Exercise material below:
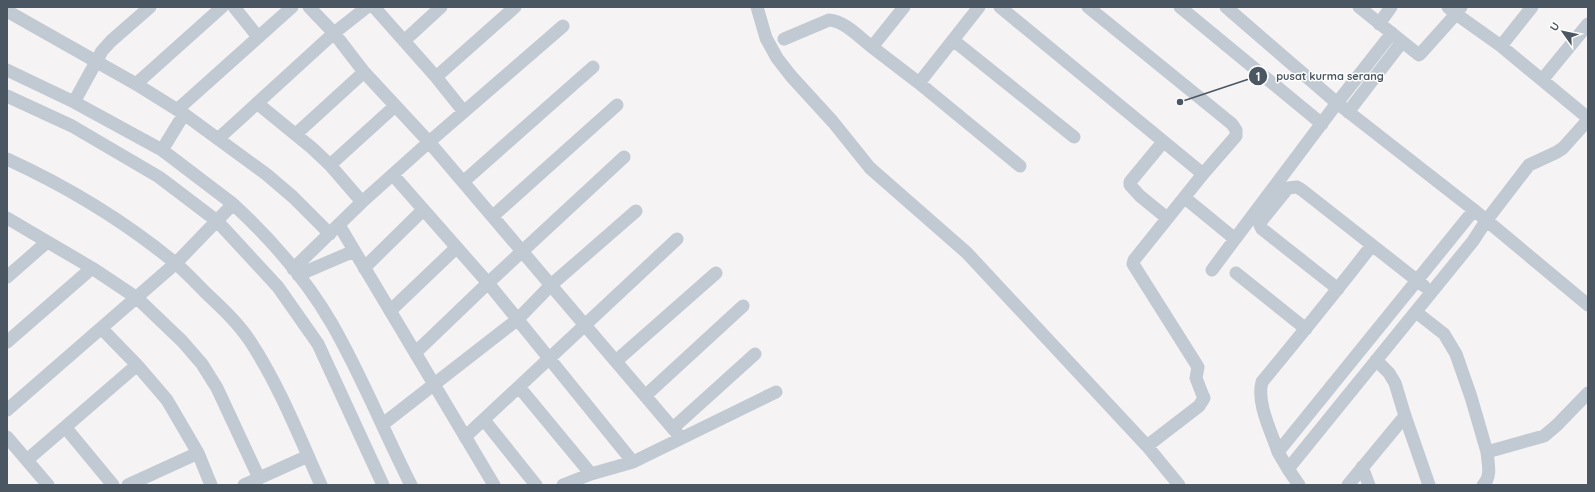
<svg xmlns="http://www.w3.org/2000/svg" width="1595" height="492" viewBox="0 0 1595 492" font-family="Quicksand,sans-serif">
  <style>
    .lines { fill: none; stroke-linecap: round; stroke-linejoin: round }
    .street { stroke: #c1cad2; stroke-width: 13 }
    .leader { fill: none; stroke: #4a5661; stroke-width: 1.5 }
    .callout-dot { fill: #4a5661; stroke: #fff; stroke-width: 1.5 }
    .mark-label { font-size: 12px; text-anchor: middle; font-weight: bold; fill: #fff }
    .callout-label { font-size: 11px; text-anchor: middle; font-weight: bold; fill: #4a5661; stroke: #fff; stroke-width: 3; stroke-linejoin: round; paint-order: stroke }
  </style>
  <rect width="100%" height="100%" fill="#f5f3f3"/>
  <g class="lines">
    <path class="street" d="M234 7 258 37
      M367 7 334 33 364 72 429 142 681 438
      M374 7 436 77 464 112
      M757 7 766 38 777 58 791 76 833 122 870 168 967 253 1147 446 1179 485
      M1000 7 1203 174
      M1088 7 1232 124 1236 130V136L1203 174 1134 260 1133 264 1198 367 1196 378 1203 396 1204 398 1199 406 1147 446
      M1180 7 1322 124
      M1226 7 1337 103 1474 210 1588 305
      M1359 7 1419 55 1422 52 1456 14 1448 7
      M1461 7 1456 14 1501 46 1588 118
      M7 11 136 84 184 114 266 174 293 197 330 234
      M1379 24 1391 7
      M784 39 829 20C845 21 860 38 872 47L904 7
      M953 40 1074 137
      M404 41 441 7
      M1501 46 1532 7
      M872 47 919 83 979 7
      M7 70 74 102 162 150 233 204 176 263 7 410
      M436 77 515 7
      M1542 80 1588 24
      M919 83 1020 166
      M136 84 222 7
      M7 96 72 126 159 177 217 221 278 287 318 344 383 485
      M74 102 102 51 111 41 150 7
      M257 103 312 148 330 165 362 202
      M178 109 292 7
      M1348 112 1402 42
      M296 134 364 72
      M219 138 334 33 309 7
      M1163 142 1130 182V185L1140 196 1167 218
      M162 150 184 114
      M7 159C66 186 124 221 174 262 186 272 196 283 207 294 222 308 238 323 250 341 279 385 299 436 321 485
      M330 165 395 106
      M393 175 488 283 633 462
      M463 182 593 67
      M1185 198 1235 239 1337 103 1392 33
      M233 204C271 239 306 279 332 324 362 376 384 432 411 485
      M493 216 617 105
      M7 218 92 268 137 298 182 341 202 364 217 388 259 478
      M339 225 494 485
      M1372 245 1424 286
      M364 268 423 210
      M293 269 362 202 429 142 563 26
      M1212 270 1235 239
      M1236 273 1306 329
      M298 275 354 251
      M7 277 47 242
      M390 311 456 248
      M1416 312 1444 334 1456 354 1471 397 1487 452 1544 436 1557 425 1588 393
      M102 329 137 365 167 400 198 453 211 485
      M7 342 92 268
      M415 353 488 283 624 157
      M1376 360 1389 373 1395 383 1405 416 1429 485
      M616 361 716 273
      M519 387 591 474
      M645 396 743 306
      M484 420 536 485
      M383 424 518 319 551 285 636 211
      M65 427 113 485
      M673 428 755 354
      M7 437 48 485
      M465 437 677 239
      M1278 452C1272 433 1256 403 1262 382 1299 337 1336 292 1372 245L1302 190 1297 187 1288 188 1262 220 1260 225 1262 229 1338 289
      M27 460 137 365
      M1362 467 1369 485
      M1288 469 1473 241 1486 221 1529 165 1557 152 1563 148 1588 120
      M128 485 198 453
      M244 485 308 456
      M563 485 591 474 633 462 776 392
      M1299 485 1288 469 1278 452 1474 210
      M1348 485 1405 416
      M1483 485C1492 477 1488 463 1487 452"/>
  </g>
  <path class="leader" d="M1180 102L1258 76"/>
  <g class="callout-dot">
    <circle cx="1180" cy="102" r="4"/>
    <circle cx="1258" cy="76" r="10"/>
  </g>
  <g class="mark-label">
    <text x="1258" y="81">1</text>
  </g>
  <g class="callout-label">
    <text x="1330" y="80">pusat kurma serang</text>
  </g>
  <rect width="1595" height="492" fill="none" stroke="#4a5661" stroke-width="16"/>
  <g transform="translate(1563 32) rotate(303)" stroke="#ffffff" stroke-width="3" paint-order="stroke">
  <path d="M0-3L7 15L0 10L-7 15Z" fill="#4a5661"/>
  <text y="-6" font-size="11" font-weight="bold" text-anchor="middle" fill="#4a5661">U</text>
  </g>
</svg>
End of Exercise material.
Assigned task — Leaving every picture out, output the data exactly as it stands.

Result —
<svg xmlns="http://www.w3.org/2000/svg" width="1595" height="492" viewBox="0 0 1595 492" font-family="Quicksand,sans-serif">
  <style>
    .lines { fill: none; stroke-linecap: round; stroke-linejoin: round }
    .street { stroke: #c1cad2; stroke-width: 13 }
    .leader { fill: none; stroke: #4a5661; stroke-width: 1.5 }
    .callout-dot { fill: #4a5661; stroke: #fff; stroke-width: 1.5 }
    .mark-label { font-size: 12px; text-anchor: middle; font-weight: bold; fill: #fff }
    .callout-label { font-size: 11px; text-anchor: middle; font-weight: bold; fill: #4a5661; stroke: #fff; stroke-width: 3; stroke-linejoin: round; paint-order: stroke }
  </style>
  <rect width="100%" height="100%" fill="#f5f3f3"/>
  <g class="lines">
    <path class="street" d="M234 7 258 37
      M367 7 334 33 364 72 429 142 681 438
      M374 7 436 77 464 112
      M757 7 766 38 777 58 791 76 833 122 870 168 967 253 1147 446 1179 485
      M1000 7 1203 174
      M1088 7 1232 124 1236 130V136L1203 174 1134 260 1133 264 1198 367 1196 378 1203 396 1204 398 1199 406 1147 446
      M1180 7 1322 124
      M1226 7 1337 103 1474 210 1588 305
      M1359 7 1419 55 1422 52 1456 14 1448 7
      M1461 7 1456 14 1501 46 1588 118
      M7 11 136 84 184 114 266 174 293 197 330 234
      M1379 24 1391 7
      M784 39 829 20C845 21 860 38 872 47L904 7
      M953 40 1074 137
      M404 41 441 7
      M1501 46 1532 7
      M872 47 919 83 979 7
      M7 70 74 102 162 150 233 204 176 263 7 410
      M436 77 515 7
      M1542 80 1588 24
      M919 83 1020 166
      M136 84 222 7
      M7 96 72 126 159 177 217 221 278 287 318 344 383 485
      M74 102 102 51 111 41 150 7
      M257 103 312 148 330 165 362 202
      M178 109 292 7
      M1348 112 1402 42
      M296 134 364 72
      M219 138 334 33 309 7
      M1163 142 1130 182V185L1140 196 1167 218
      M162 150 184 114
      M7 159C66 186 124 221 174 262 186 272 196 283 207 294 222 308 238 323 250 341 279 385 299 436 321 485
      M330 165 395 106
      M393 175 488 283 633 462
      M463 182 593 67
      M1185 198 1235 239 1337 103 1392 33
      M233 204C271 239 306 279 332 324 362 376 384 432 411 485
      M493 216 617 105
      M7 218 92 268 137 298 182 341 202 364 217 388 259 478
      M339 225 494 485
      M1372 245 1424 286
      M364 268 423 210
      M293 269 362 202 429 142 563 26
      M1212 270 1235 239
      M1236 273 1306 329
      M298 275 354 251
      M7 277 47 242
      M390 311 456 248
      M1416 312 1444 334 1456 354 1471 397 1487 452 1544 436 1557 425 1588 393
      M102 329 137 365 167 400 198 453 211 485
      M7 342 92 268
      M415 353 488 283 624 157
      M1376 360 1389 373 1395 383 1405 416 1429 485
      M616 361 716 273
      M519 387 591 474
      M645 396 743 306
      M484 420 536 485
      M383 424 518 319 551 285 636 211
      M65 427 113 485
      M673 428 755 354
      M7 437 48 485
      M465 437 677 239
      M1278 452C1272 433 1256 403 1262 382 1299 337 1336 292 1372 245L1302 190 1297 187 1288 188 1262 220 1260 225 1262 229 1338 289
      M27 460 137 365
      M1362 467 1369 485
      M1288 469 1473 241 1486 221 1529 165 1557 152 1563 148 1588 120
      M128 485 198 453
      M244 485 308 456
      M563 485 591 474 633 462 776 392
      M1299 485 1288 469 1278 452 1474 210
      M1348 485 1405 416
      M1483 485C1492 477 1488 463 1487 452"/>
  </g>
  <path class="leader" d="M1180 102L1258 76"/>
  <g class="callout-dot">
    <circle cx="1180" cy="102" r="4"/>
    <circle cx="1258" cy="76" r="10"/>
  </g>
  <g class="mark-label">
    <text x="1258" y="81">1</text>
  </g>
  <g class="callout-label">
    <text x="1330" y="80">pusat kurma serang</text>
  </g>
  <rect width="1595" height="492" fill="none" stroke="#4a5661" stroke-width="16"/>
  <g transform="translate(1563 32) rotate(303)" stroke="#ffffff" stroke-width="3" paint-order="stroke">
  <path d="M0-3L7 15L0 10L-7 15Z" fill="#4a5661"/>
  <text y="-6" font-size="11" font-weight="bold" text-anchor="middle" fill="#4a5661">U</text>
  </g>
</svg>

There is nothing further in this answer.